Since last week, I have started to create a set of concrete XML parseDrivers. This week my parseDriver was able to read from a directory and parse each XML files under this directory and its subdirectories. I was pretty satisfied with my generic parseDriver until I learned that our data source is not limited to a file system. Our data might be from a file system, relational data base, memory, or even the internet. Therefore, I have to modify my design and make it open to any form of data source.

I thought I had built a generic parseDriver, only to find out that it covered only a fraction of the data source; I thought I knew enough, but learned that there is much more I need to learn.

Week 8:

I redesigned the parsing-indexing system so that it conforms to the open-closed principle. The open-closed principle promotes that

"Software system (classes, Modules, Functions, etc.)
should be open for extension, but close for modification."

I created an interface ParseDriver, a class AddressBookDriver that implements ParsDriver, and a class IndexBuilder. An object of Indexbuilder class uses an object of AddressBookDriver. If we want IndexBuilder to use a different parsedriver, a new derivative class can be created. The IndexBuilder will remain unchanged. Thus, we extend the behavior of our system without modifying the existing code.

The following are the main classes, interfaces and their functions:

InitServlet: Passes configuration information to an IndexBuilder, including source data, path of index folder, and type of concrete parseDriver.

IndexBuilder: Gets configuration information, creates index, and populates index

ParseDriver (interface): Has doParse and getPropertiesList methods

AddressbookParseDriver: Implements ParseDriver. The doParse method processes the input XML document based on patterns and rules. It also creates java objects that contain fieldName-fieldValue pairs needed for creating a Lucene Document.

After a couple days of work, I finally implemented the new indexing-parsing system. On Saturday, Josh, Debby and I worked all afternoon to connect our system to VRV-ET.

The first step was to connect these two systems. We set our indexing-searching system to index and search on one project from the existing data in VRV-ET. Since we will apply a keyword based indexing scheme, and there is no key word element in the current data source we manually add keywords, so we can test our system.

It was exciting to see that after hours of hard work our system indexes and searches from VRV-ET files.

Week 9:

This week we spent most our time modifying our code. First we used Perl to create a XML file which contains all the data (including keywords associated with images) we need for indexing and searching a project in VRV-ET. By now our indexer and searcher are able to index and search project on VRV-ET rather than some sample data, such as address books, we created for testing purpose. I also modified the code so the indexer indexes an image that has no keyword associated with it.
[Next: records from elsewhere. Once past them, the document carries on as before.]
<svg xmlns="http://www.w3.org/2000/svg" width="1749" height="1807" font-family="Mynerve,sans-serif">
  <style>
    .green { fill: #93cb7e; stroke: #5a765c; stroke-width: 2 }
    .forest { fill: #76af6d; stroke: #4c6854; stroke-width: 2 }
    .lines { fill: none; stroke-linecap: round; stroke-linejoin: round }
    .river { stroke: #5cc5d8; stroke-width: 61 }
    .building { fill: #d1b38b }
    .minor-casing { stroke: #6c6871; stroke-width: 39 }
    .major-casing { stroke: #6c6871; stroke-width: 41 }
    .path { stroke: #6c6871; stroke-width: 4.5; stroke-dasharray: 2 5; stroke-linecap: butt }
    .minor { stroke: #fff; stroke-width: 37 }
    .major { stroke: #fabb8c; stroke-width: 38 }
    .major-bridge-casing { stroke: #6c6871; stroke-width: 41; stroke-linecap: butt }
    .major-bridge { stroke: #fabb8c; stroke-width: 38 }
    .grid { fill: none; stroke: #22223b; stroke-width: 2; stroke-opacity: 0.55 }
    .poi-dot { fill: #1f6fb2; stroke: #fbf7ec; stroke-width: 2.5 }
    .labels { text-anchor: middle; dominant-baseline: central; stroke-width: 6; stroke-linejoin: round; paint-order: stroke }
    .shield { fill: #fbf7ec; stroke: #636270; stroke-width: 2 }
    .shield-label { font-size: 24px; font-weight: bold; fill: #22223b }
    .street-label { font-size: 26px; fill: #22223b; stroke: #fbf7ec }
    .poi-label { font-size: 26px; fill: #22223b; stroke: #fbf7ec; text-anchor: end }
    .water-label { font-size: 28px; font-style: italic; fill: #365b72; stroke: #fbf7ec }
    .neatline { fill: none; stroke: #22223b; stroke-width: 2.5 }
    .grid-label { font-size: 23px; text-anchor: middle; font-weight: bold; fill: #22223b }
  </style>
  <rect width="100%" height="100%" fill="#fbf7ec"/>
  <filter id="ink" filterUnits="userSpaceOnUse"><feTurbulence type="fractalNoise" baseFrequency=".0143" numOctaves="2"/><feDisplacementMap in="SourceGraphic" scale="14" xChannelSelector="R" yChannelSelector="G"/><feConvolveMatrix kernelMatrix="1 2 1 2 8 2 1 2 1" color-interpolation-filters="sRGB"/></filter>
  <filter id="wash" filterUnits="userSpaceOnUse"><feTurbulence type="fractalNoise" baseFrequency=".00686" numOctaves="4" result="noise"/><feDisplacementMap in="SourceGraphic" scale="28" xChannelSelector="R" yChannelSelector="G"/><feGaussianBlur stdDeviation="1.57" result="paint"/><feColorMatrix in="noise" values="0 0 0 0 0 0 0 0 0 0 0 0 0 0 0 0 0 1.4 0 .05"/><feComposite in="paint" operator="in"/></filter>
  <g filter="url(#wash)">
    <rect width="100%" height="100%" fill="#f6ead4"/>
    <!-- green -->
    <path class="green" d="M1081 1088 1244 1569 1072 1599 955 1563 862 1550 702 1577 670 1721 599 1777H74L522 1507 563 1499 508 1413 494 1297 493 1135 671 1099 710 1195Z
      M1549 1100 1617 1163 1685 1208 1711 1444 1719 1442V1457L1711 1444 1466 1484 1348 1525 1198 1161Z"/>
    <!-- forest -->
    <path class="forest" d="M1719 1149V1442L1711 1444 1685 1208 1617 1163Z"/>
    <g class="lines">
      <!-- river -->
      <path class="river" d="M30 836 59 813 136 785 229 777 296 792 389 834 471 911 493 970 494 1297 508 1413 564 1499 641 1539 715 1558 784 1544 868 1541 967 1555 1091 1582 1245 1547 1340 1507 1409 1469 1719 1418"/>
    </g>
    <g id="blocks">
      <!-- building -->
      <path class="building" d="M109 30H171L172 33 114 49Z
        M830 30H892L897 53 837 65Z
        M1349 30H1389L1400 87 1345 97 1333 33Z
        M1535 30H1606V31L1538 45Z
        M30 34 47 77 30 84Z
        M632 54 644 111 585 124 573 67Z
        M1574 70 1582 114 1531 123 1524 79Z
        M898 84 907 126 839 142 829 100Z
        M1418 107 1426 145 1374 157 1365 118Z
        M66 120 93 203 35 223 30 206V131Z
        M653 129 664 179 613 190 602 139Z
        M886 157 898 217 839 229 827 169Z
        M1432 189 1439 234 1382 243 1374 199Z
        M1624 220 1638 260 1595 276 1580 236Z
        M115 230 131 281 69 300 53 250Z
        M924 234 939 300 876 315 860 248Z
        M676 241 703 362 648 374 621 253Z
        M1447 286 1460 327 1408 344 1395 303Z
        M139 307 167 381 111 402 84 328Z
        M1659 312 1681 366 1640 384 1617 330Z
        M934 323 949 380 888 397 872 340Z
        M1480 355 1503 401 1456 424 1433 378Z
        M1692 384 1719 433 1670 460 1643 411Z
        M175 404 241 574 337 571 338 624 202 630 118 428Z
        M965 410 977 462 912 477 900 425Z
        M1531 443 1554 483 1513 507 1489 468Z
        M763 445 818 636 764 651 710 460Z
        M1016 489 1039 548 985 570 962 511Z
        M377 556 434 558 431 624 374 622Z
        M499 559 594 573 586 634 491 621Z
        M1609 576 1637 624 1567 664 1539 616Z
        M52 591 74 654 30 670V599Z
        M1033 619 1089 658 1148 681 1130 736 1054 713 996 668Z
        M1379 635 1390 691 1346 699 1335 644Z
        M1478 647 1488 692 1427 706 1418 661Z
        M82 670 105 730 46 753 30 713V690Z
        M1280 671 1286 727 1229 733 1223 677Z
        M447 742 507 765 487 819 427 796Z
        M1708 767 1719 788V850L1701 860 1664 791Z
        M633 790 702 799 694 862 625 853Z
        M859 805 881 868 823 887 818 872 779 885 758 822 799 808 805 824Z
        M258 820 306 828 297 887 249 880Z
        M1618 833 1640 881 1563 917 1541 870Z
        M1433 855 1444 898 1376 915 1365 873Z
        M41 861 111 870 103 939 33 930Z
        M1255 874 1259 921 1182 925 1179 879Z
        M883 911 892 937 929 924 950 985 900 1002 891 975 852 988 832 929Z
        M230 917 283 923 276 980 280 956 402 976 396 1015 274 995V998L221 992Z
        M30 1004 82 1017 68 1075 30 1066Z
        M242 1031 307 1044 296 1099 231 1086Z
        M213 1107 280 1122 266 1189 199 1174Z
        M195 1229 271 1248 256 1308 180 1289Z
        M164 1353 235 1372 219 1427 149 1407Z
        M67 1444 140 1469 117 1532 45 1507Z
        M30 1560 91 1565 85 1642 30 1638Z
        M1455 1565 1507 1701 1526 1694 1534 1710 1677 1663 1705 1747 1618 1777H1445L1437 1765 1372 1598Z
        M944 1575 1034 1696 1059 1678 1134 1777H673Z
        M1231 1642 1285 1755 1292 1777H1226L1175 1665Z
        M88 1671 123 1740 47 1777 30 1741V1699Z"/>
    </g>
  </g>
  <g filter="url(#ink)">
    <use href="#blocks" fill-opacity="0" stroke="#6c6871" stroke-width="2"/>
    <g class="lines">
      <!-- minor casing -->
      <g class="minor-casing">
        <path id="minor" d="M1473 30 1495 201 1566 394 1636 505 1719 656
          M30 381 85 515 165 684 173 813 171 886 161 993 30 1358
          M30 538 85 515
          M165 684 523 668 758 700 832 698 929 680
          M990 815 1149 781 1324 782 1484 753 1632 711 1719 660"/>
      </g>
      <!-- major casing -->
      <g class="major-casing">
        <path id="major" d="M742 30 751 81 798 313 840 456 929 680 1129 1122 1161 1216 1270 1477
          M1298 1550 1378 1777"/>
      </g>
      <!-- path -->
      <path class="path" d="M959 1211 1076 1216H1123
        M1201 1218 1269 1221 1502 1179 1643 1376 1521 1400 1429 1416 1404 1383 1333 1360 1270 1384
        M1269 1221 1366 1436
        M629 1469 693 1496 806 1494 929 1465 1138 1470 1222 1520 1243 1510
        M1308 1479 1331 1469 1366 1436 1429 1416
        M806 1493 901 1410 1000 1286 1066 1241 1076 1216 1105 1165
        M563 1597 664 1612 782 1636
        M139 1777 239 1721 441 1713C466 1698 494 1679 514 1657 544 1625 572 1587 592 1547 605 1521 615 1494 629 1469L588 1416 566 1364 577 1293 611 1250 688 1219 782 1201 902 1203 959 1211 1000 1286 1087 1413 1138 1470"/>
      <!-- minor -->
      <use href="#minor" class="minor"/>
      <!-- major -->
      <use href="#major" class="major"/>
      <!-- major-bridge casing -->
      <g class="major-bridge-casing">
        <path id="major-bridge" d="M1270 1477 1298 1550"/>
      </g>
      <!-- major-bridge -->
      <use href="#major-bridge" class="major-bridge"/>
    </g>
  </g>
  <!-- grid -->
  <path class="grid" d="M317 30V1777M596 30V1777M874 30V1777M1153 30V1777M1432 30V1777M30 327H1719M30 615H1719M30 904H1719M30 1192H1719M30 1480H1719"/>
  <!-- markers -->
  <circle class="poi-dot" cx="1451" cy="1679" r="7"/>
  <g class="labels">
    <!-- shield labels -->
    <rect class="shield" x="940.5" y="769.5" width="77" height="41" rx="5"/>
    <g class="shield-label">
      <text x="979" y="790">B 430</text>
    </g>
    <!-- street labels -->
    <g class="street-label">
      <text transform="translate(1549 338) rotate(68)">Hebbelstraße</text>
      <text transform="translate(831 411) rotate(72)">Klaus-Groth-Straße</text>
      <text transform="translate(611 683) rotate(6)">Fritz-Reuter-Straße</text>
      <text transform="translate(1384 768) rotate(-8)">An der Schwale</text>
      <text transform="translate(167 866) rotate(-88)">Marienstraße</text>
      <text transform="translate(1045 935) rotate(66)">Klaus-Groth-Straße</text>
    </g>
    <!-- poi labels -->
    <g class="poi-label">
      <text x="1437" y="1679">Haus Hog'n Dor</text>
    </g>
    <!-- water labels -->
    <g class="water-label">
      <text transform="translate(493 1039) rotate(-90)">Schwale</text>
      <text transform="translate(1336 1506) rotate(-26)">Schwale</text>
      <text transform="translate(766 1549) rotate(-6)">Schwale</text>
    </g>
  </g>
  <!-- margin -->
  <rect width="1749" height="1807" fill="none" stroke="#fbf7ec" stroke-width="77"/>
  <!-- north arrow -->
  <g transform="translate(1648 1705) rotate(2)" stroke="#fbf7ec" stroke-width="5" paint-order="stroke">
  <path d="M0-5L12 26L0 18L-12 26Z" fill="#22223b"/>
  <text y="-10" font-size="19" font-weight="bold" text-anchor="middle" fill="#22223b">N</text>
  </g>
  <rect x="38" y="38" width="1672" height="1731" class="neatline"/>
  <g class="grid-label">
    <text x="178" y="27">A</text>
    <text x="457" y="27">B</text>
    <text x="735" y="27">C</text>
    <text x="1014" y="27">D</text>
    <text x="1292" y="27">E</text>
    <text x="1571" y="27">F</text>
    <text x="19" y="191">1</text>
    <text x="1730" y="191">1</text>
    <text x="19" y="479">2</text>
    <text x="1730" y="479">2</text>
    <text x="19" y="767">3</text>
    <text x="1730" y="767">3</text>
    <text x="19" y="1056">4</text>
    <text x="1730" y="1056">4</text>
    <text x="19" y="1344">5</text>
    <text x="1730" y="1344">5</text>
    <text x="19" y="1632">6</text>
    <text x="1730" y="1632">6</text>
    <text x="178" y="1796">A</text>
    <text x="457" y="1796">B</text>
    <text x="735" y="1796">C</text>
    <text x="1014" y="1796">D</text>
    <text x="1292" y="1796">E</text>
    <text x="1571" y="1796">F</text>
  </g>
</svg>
This is not the final version of the project. Other students will continue working on the project and add more functions to it. For example, implementing Data Access Object in indexer and searcher, using the system to find specified information, and creating a presentation or slide show from it.

Week 10:

This is the last week of DMP. Debby and I spent most of our time writing our final report and preparing for a presentation.

It is said that the last thing most people want to do is to make a speech in public. It is even harder for me, for I had to do it in my second language. Jan has been very helpful and gave us some tips on how to make a presentation. I was nervous but also amazed that I made a presentation in front of my fellow students and professors.

It has been such a wonderful summer for me. I explored my interests in software engineering, gained confidence in conducting research and felt sure that I want to pursue graduate study and have a career in research and teaching.

I am grateful to have a mentor like professor Cuny, who not only guided me through the research project, but also is so caring and thoughtful. I also had good time with Debby, and we decided to keep in touch after this program.